Berdasarkan pengalamannya itu, Erland meminta kepada pemerintah harus segera menyediakan rumah sakit rujukan khusus ibu hamil yang terpapar Covid-19, dengan fasilitas dan jumlah ruangan yang memadai.
“Karena itu minim sekali. Dan (rujukan rumah sakit) itu harus diinformasikan dengan jelas, di mana saja rumah sakit Covid-19 yang menerima ibu hamil. Pemerintah juga harus memastikan ketersediaan ventilator berjalan, karena tidak semua rumah sakit memilikinya,” kata Erland.
“Ini tolong banget, pemerintah untuk menginformasikan rumah sakit Covid-19 yang bisa menerima pasien ibu hamil,” kata Erland mengulang harapannya itu.

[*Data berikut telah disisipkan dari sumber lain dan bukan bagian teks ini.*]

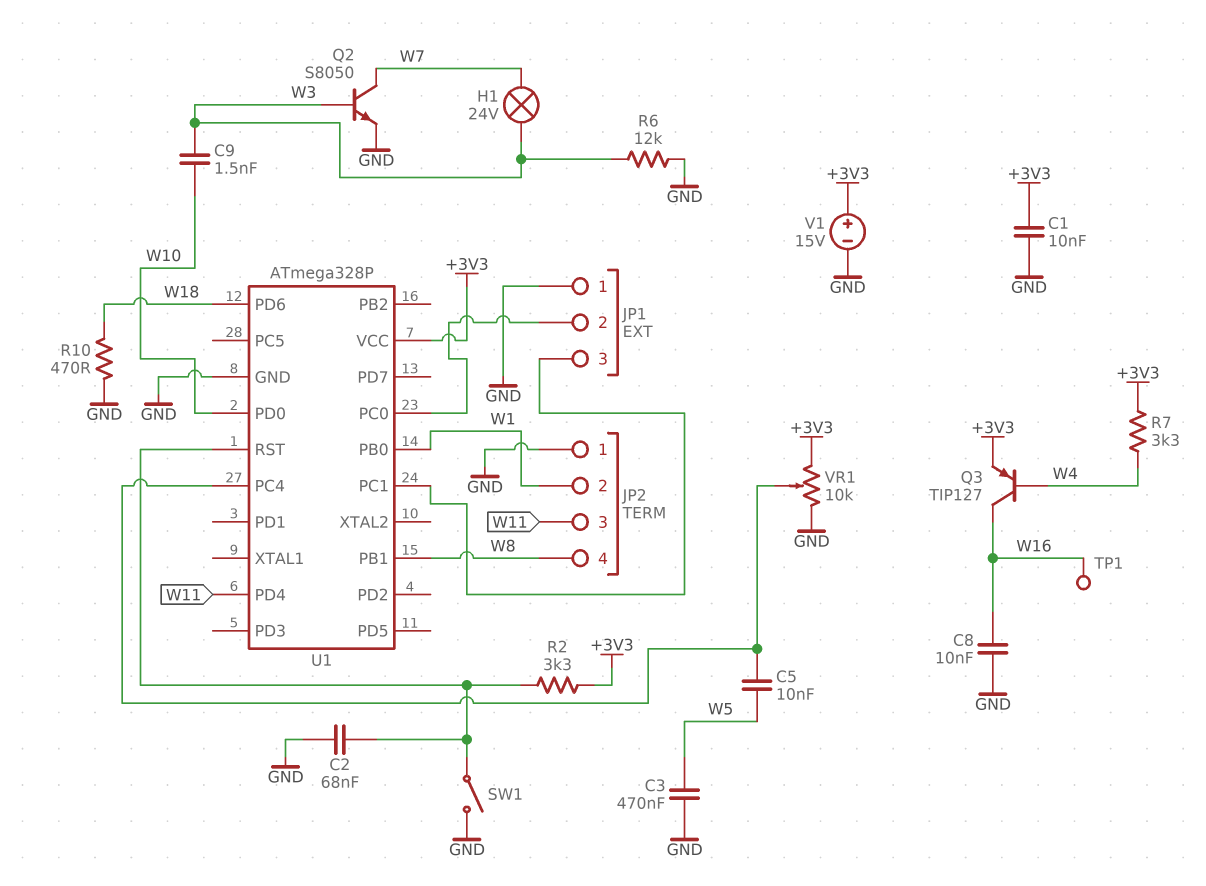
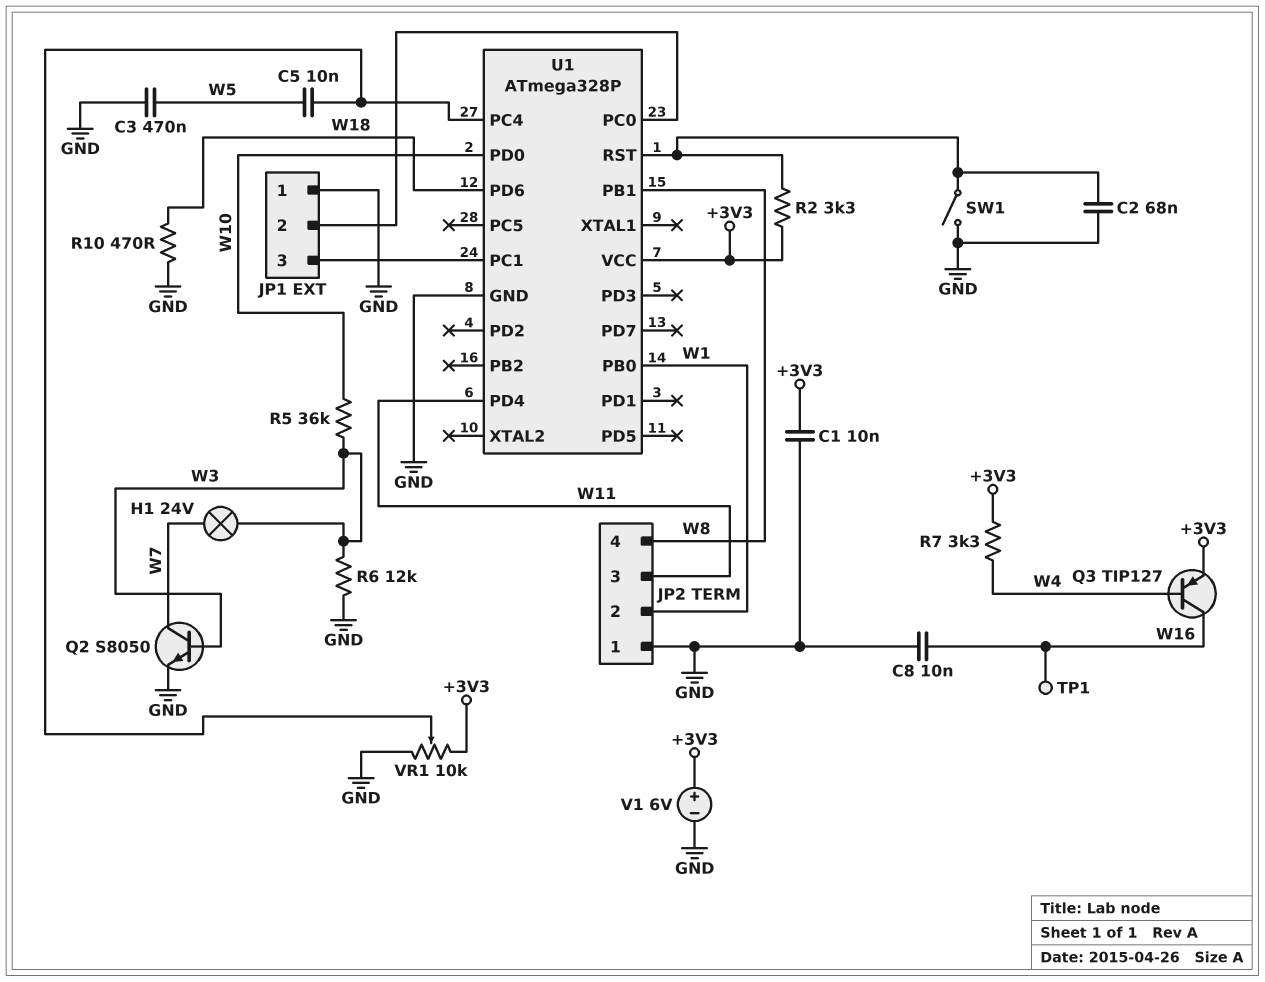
C9: 1.5nF (W3, W10) -> none
R5: none -> 36k (W3, W10)
V1: 15V (plus +3V3, minus GND) -> 6V (plus +3V3, minus GND)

Dengan begitu Erland berharap tidak ada lagi ibu hamil yang meninggal, tidak ada lagi suami yang kehilangan istri dan bayinya. Tidak ada lagi ibu yang kehilangan bayinya, atau jangan sampai ada lagi bayi yang harus ditinggalkan ibunya begitu dilahirkan ke dunia.
Catatan Penulis
Harapan kami tentunya sama dengan Erland. Kami juga tidak ingin kembali menuliskan kabar kematian ibu hamil pada masa pandemi ini, atau masyarakat yang tidak tertolong karena keterbatasan akses layanan kesehatan.
Kami tak berniat mengeksploitasi berita duka dari korban keganasan Covid-19, bahkan sekalipun untuk menakut-nakuti masyarakat. Informasi yang kami angkat adalah kenyataan yang terjadi di lapangan.
Kami hanya ingin fakta ini dapat didengar langsung pemerintah untuk memperbaiki tata kelola penanganan Covid-19.
Khusus kepada para pembaca, kami harapkan meningkatkan kewaspadaannya untuk lebih menaati protokol kesehatan sesuai anjuran pemerintah.